• [Goal]: Reproduce all entries word for word.

----- Material to process -----

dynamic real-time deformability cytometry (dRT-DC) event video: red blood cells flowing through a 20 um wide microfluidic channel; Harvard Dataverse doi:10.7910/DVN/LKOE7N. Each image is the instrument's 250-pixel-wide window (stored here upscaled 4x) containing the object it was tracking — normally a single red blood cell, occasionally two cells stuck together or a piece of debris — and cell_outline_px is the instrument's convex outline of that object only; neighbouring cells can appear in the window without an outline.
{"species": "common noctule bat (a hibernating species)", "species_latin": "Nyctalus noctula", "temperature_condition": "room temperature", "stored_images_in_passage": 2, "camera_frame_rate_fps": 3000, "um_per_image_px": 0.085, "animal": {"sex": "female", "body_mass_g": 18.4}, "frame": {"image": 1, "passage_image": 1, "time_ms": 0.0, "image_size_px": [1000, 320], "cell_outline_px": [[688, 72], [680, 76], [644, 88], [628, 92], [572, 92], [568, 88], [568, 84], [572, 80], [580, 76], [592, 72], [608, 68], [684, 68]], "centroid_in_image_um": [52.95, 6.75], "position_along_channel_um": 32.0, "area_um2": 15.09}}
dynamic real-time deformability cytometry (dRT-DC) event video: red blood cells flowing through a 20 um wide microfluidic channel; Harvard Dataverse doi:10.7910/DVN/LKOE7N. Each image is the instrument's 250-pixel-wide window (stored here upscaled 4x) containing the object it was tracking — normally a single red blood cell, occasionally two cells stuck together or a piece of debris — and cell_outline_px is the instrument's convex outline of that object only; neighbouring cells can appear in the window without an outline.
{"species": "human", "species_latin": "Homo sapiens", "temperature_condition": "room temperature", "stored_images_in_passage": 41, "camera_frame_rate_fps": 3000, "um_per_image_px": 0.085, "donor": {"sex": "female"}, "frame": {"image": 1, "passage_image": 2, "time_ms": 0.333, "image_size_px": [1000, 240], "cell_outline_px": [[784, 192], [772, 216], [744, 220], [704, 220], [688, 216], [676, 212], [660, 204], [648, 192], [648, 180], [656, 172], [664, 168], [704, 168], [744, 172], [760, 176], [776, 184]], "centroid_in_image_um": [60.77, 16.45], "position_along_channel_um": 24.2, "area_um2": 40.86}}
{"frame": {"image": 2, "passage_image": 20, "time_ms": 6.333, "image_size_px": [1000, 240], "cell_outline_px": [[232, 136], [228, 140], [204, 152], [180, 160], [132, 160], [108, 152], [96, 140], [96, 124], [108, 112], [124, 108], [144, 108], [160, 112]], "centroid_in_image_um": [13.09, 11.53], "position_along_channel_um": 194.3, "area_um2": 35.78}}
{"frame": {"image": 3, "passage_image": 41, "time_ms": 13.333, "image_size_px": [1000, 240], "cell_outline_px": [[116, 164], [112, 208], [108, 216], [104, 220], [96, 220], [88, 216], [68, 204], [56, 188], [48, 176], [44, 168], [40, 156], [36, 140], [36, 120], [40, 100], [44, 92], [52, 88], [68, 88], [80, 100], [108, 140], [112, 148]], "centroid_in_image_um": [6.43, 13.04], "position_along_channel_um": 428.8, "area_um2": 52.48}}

-----

• [Solved exercise]:
dynamic real-time deformability cytometry (dRT-DC) event video: red blood cells flowing through a 20 um wide microfluidic channel; Harvard Dataverse doi:10.7910/DVN/LKOE7N. Each image is the instrument's 250-pixel-wide window (stored here upscaled 4x) containing the object it was tracking — normally a single red blood cell, occasionally two cells stuck together or a piece of debris — and cell_outline_px is the instrument's convex outline of that object only; neighbouring cells can appear in the window without an outline.
{"species": "common noctule bat (a hibernating species)", "species_latin": "Nyctalus noctula", "temperature_condition": "room temperature", "stored_images_in_passage": 2, "camera_frame_rate_fps": 3000, "um_per_image_px": 0.085, "animal": {"sex": "female", "body_mass_g": 18.4}, "frame": {"image": 1, "passage_image": 1, "time_ms": 0.0, "image_size_px": [1000, 320], "cell_outline_px": [[688, 72], [680, 76], [644, 88], [628, 92], [572, 92], [568, 88], [568, 84], [572, 80], [580, 76], [592, 72], [608, 68], [684, 68]], "centroid_in_image_um": [52.95, 6.75], "position_along_channel_um": 32.0, "area_um2": 15.09}}
dynamic real-time deformability cytometry (dRT-DC) event video: red blood cells flowing through a 20 um wide microfluidic channel; Harvard Dataverse doi:10.7910/DVN/LKOE7N. Each image is the instrument's 250-pixel-wide window (stored here upscaled 4x) containing the object it was tracking — normally a single red blood cell, occasionally two cells stuck together or a piece of debris — and cell_outline_px is the instrument's convex outline of that object only; neighbouring cells can appear in the window without an outline.
{"species": "human", "species_latin": "Homo sapiens", "temperature_condition": "room temperature", "stored_images_in_passage": 41, "camera_frame_rate_fps": 3000, "um_per_image_px": 0.085, "donor": {"sex": "female"}, "frame": {"image": 1, "passage_image": 2, "time_ms": 0.333, "image_size_px": [1000, 240], "cell_outline_px": [[784, 192], [772, 216], [744, 220], [704, 220], [688, 216], [676, 212], [660, 204], [648, 192], [648, 180], [656, 172], [664, 168], [704, 168], [744, 172], [760, 176], [776, 184]], "centroid_in_image_um": [60.77, 16.45], "position_along_channel_um": 24.2, "area_um2": 40.86}}
{"frame": {"image": 2, "passage_image": 20, "time_ms": 6.333, "image_size_px": [1000, 240], "cell_outline_px": [[232, 136], [228, 140], [204, 152], [180, 160], [132, 160], [108, 152], [96, 140], [96, 124], [108, 112], [124, 108], [144, 108], [160, 112]], "centroid_in_image_um": [13.09, 11.53], "position_along_channel_um": 194.3, "area_um2": 35.78}}
{"frame": {"image": 3, "passage_image": 41, "time_ms": 13.333, "image_size_px": [1000, 240], "cell_outline_px": [[116, 164], [112, 208], [108, 216], [104, 220], [96, 220], [88, 216], [68, 204], [56, 188], [48, 176], [44, 168], [40, 156], [36, 140], [36, 120], [40, 100], [44, 92], [52, 88], [68, 88], [80, 100], [108, 140], [112, 148]], "centroid_in_image_um": [6.43, 13.04], "position_along_channel_um": 428.8, "area_um2": 52.48}}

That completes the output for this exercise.